> **Assigned task**
Please convert every text line in the listing below into a JSON list of strings, one string per line, with blank lines skipped and the pictures left out.

--- Input records Enclosed Below ---

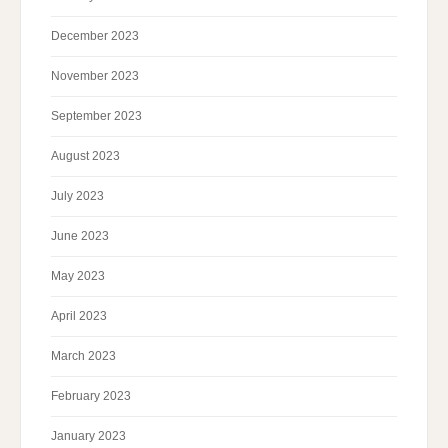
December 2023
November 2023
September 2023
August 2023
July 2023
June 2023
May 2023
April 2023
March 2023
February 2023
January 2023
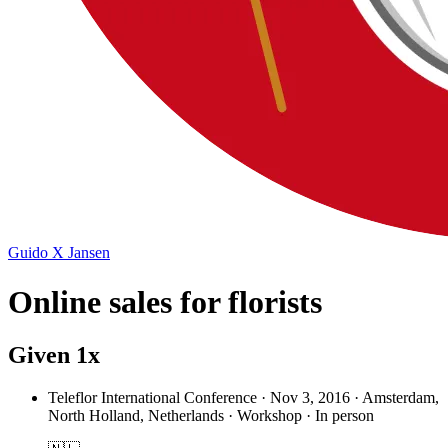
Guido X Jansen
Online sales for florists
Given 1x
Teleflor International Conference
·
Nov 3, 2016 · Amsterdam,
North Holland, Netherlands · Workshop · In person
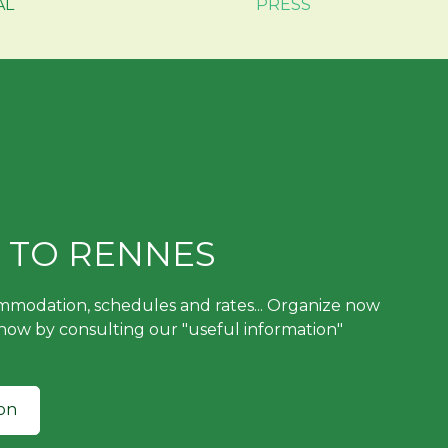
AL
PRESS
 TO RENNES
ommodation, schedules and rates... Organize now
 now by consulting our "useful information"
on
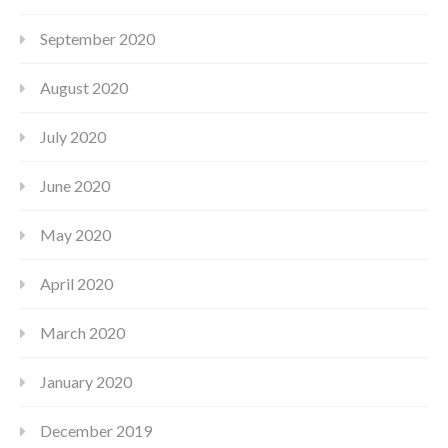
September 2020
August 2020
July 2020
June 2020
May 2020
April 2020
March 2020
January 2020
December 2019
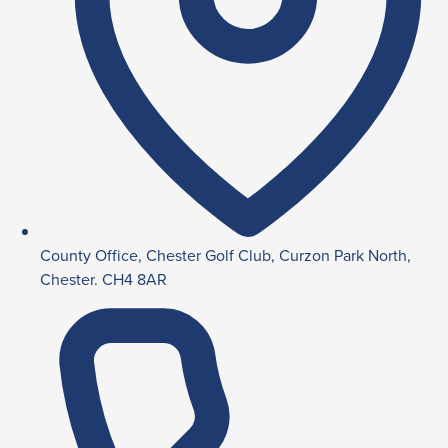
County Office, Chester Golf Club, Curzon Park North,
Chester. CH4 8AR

--- End of Enclosed Input records ---

> **Response box**
[
  "December 2023",
  "November 2023",
  "September 2023",
  "August 2023",
  "July 2023",
  "June 2023",
  "May 2023",
  "April 2023",
  "March 2023",
  "February 2023",
  "January 2023",
  "Guido X Jansen",
  "Online sales for florists",
  "Given 1x",
  "Teleflor International Conference",
  "·",
  "Nov 3, 2016 · Amsterdam,",
  "North Holland, Netherlands · Workshop · In person",
  "AL",
  "PRESS",
  " TO RENNES",
  "ommodation, schedules and rates... Organize now",
  " now by consulting our \"useful information\"",
  "on",
  "September 2020",
  "August 2020",
  "July 2020",
  "June 2020",
  "May 2020",
  "April 2020",
  "March 2020",
  "January 2020",
  "December 2019",
  "County Office, Chester Golf Club, Curzon Park North,",
  "Chester. CH4 8AR"
]